Blog > Recovery > Holidays > My Sober Valentine: Self Love in Recovery

Each year, Valentine’s Day delivers emotions that can endanger sobriety. Early in recovery, many relationships remain damaged, some severely, from actions taken in addiction. The shame and self-loathing that results from grieving over past infractions can overtake you, even define you – if you let it. Recovery can save you from that fate. Here are a few practices to begin the self-love journey:


“Grant me the serenity to accept the things I cannot change, courage to change the things I can change, and wisdom to know the difference.” In recovery, acceptance equates to being satisfied with yourself – just as you are. Regardless of past actions or behaviors, your work to find and live in recovery requires that you accept who you are, where you are. It can ease the burden of regret and the anxiety of future worries, freeing you from shame and guilt that prevent you from loving yourself fully.

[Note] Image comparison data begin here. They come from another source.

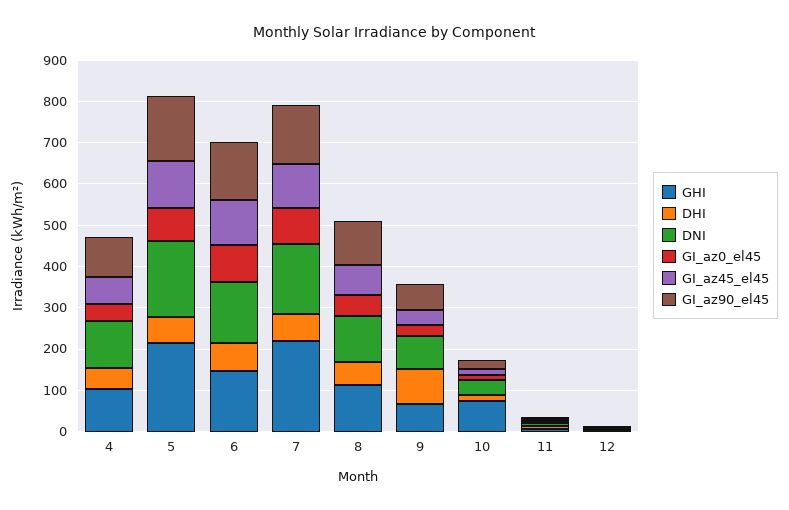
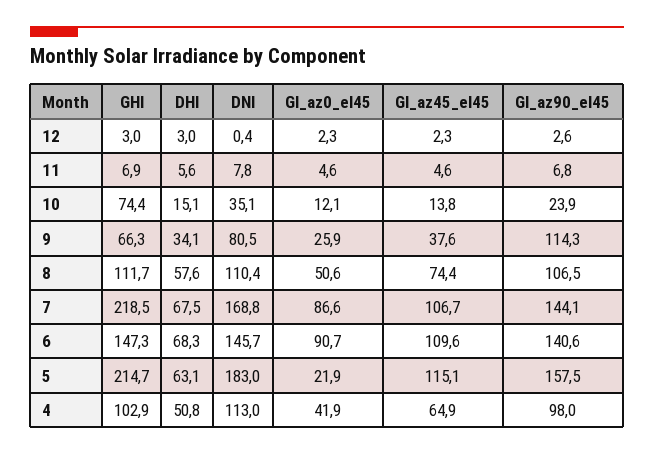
GI_az0_el45, 5: 80 -> 21.9
DHI, 9: 80 -> 34.1
GI_az90_el45, 9: 60 -> 114.3

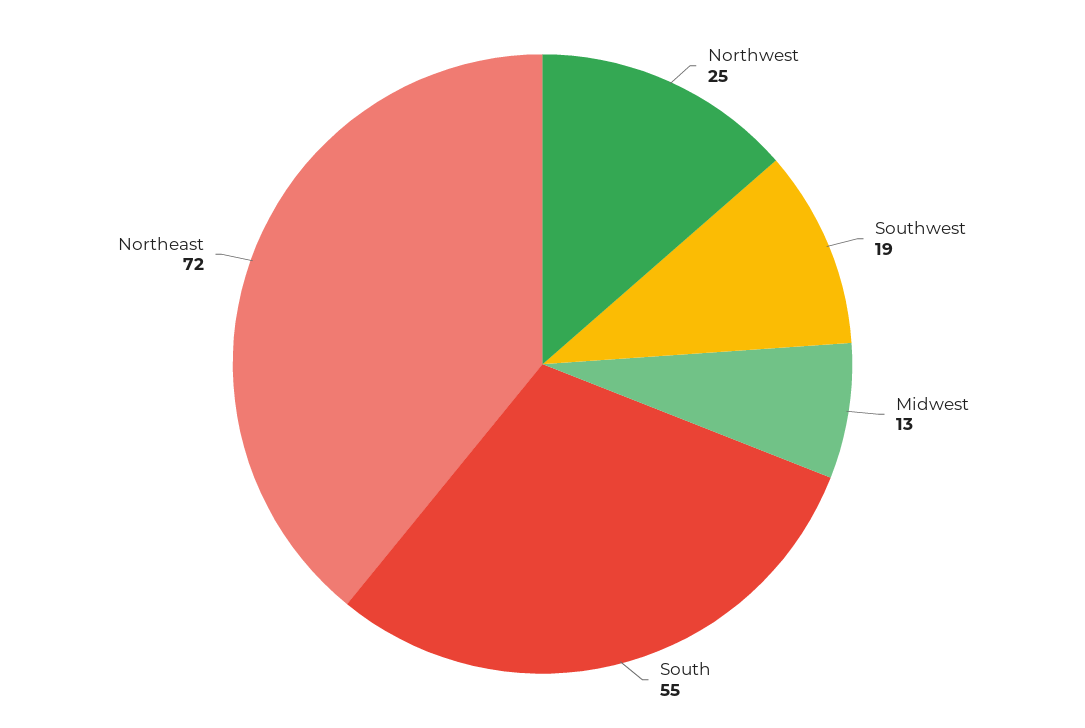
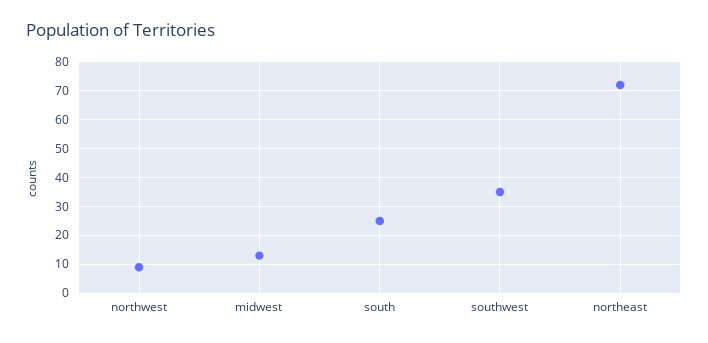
Northwest: 25 -> 10
Southwest: 19 -> 35
South: 55 -> 25

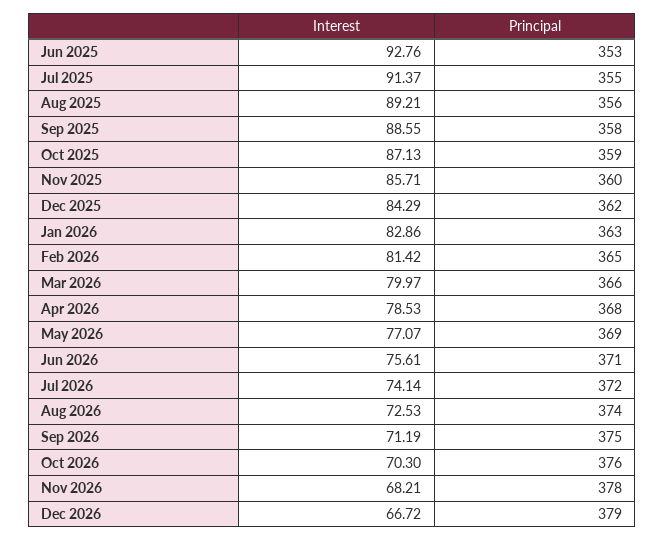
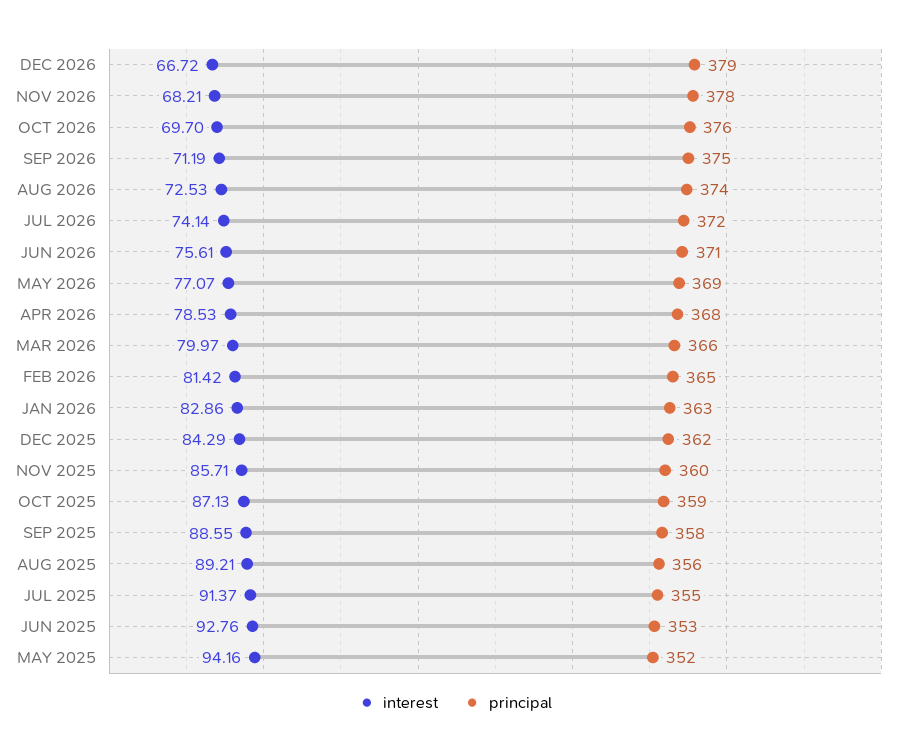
Interest, Oct 2026: 70.3 -> 69.7
Interest, MAY 2025: none -> 94.16
Principal, MAY 2025: none -> 352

For people in recovery, existing relationships can be primary drivers of sobriety or relapse. Those we surround ourselves with have a significant impact on our overall health. Often, we must terminate toxic relationships to ensure success on the road to recovery, specifically early in the journey.


At the beginning of recovery, you learn to love your authentic self, to embrace self-compassion not self-indulgence. Valley Hope specializes in making patients feel loved from the moment they walk in the door. We specialize in compassionate care. The gift of compassion motivates us to go out of our way to help the physical, mental or emotional pains of others but it also ensures that we practice self-care as needed.

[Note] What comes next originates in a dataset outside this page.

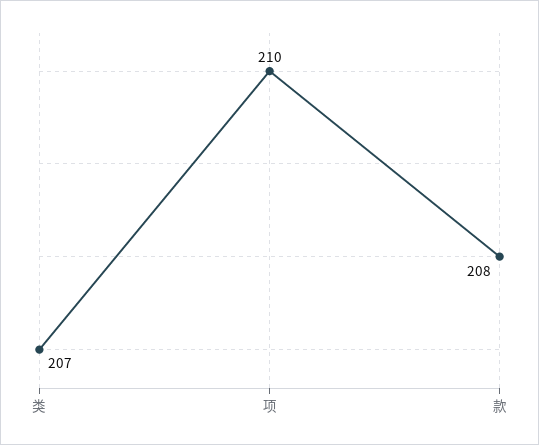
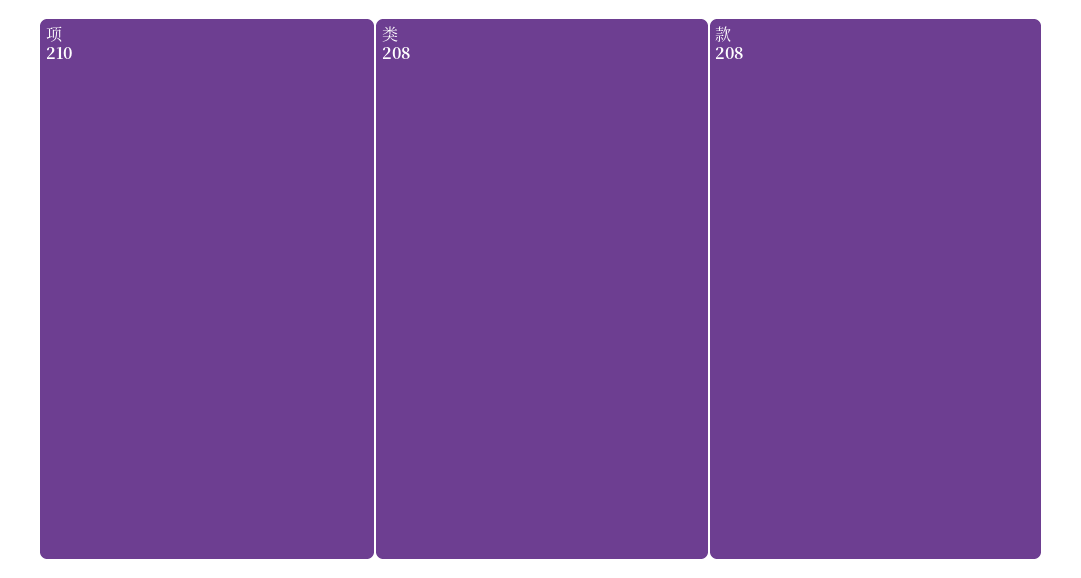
类: 207 -> 208

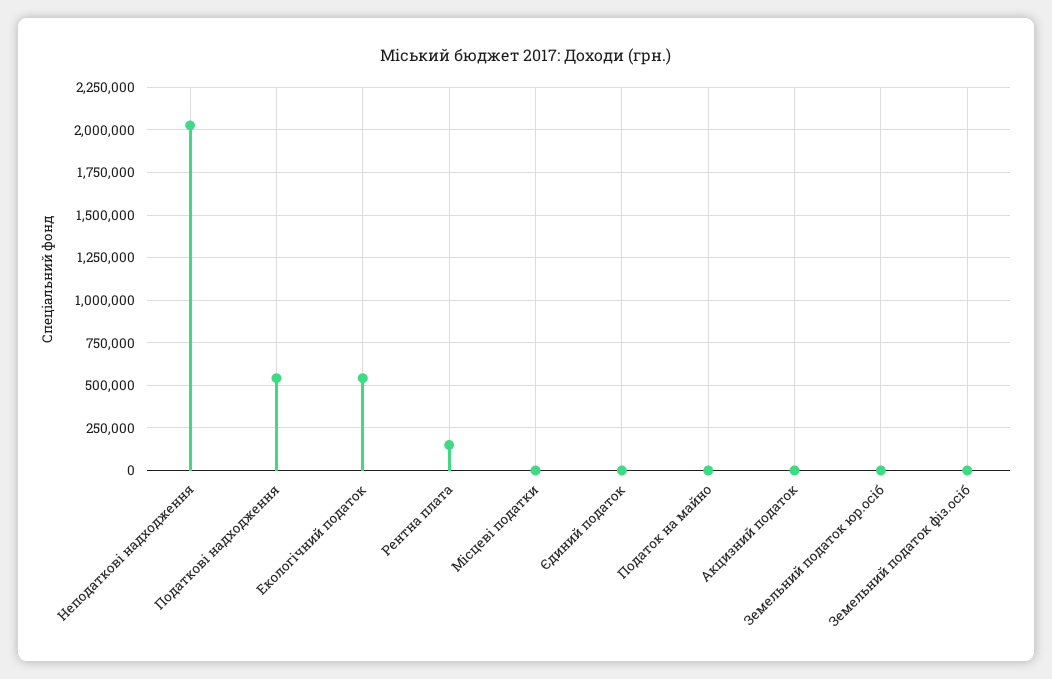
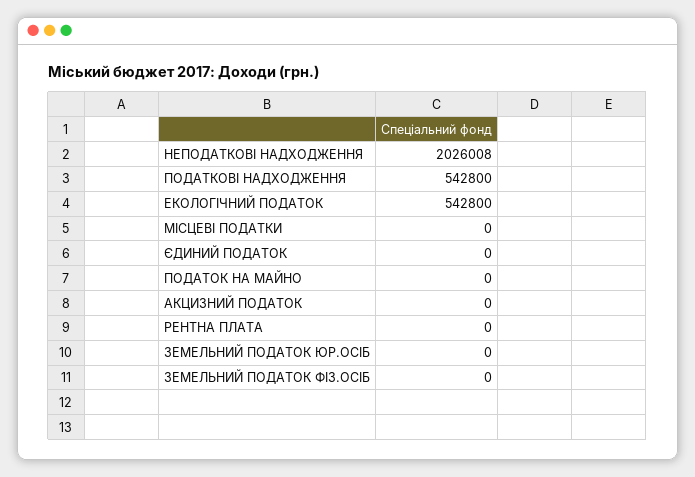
Рентна плата: 150000 -> 0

A big part of learning to love yourself naturally evolves from intentional self-care. Take care of yourself by eating healthy, getting enough rest and staying active or exercising daily. Meditation and relaxation techniques are also important practices that enhance self-care.


What about those deep in feelings of guilt, shame, helplessness? The good news is that gratitude can feed self-love and it can be developed and strengthened over time. Start your day in gratitude. Reserve five minutes each morning to offer appreciation while you enjoy a cup of coffee, head out for an early run or even after you hit the snooze button. Keep it simple or more profound, but make sure to start each morning in thankfulness, including being thankful for YOU, and set the tone for the day.

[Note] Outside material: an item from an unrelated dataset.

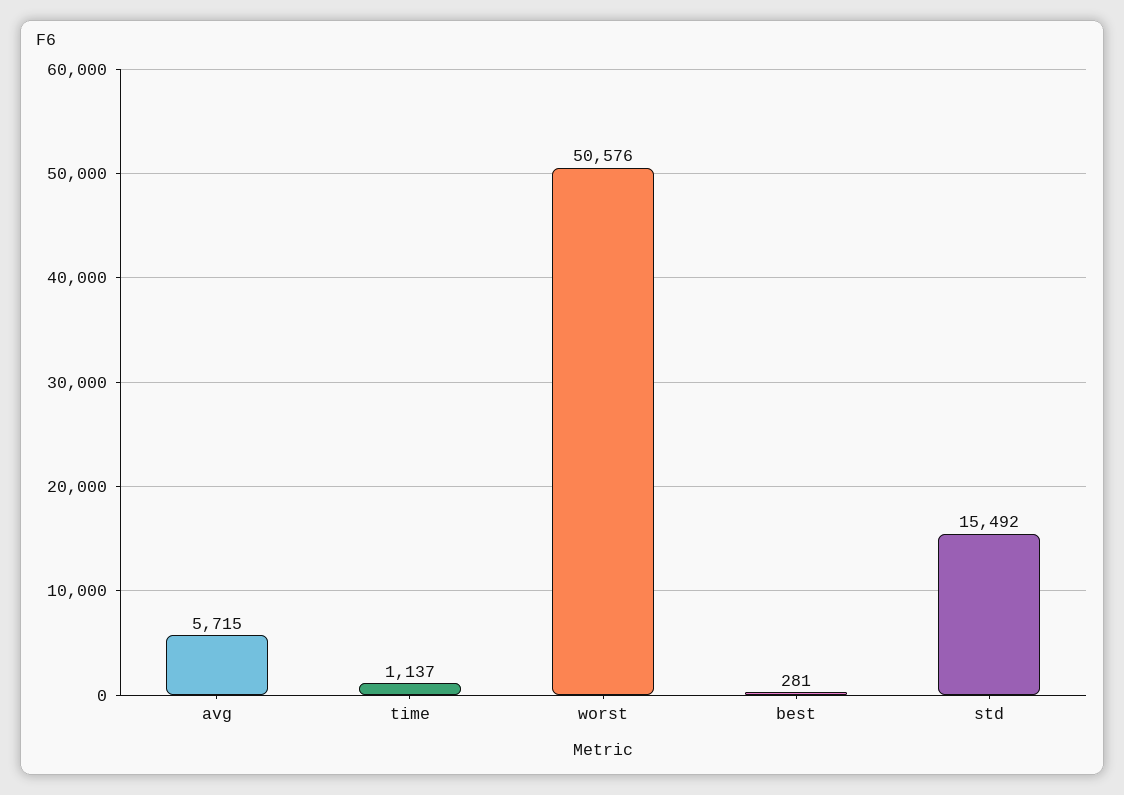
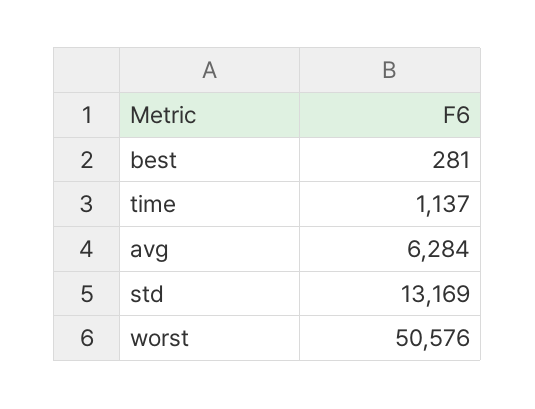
avg: 5715 -> 6284
std: 15492 -> 13169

Self-love should also be love in action. In recovery, the brain begins to heal and as it heals, with practice, selfishness and other damaging attitudes begin to fade away. Replacing selfishness with intentional service to others by volunteering, charitable giving and even supporting others in recovery can build your self-worth and self-love.

As you begin to rebuild your life in sobriety, the most important relationship you must build lies within – you must first learn to love yourself.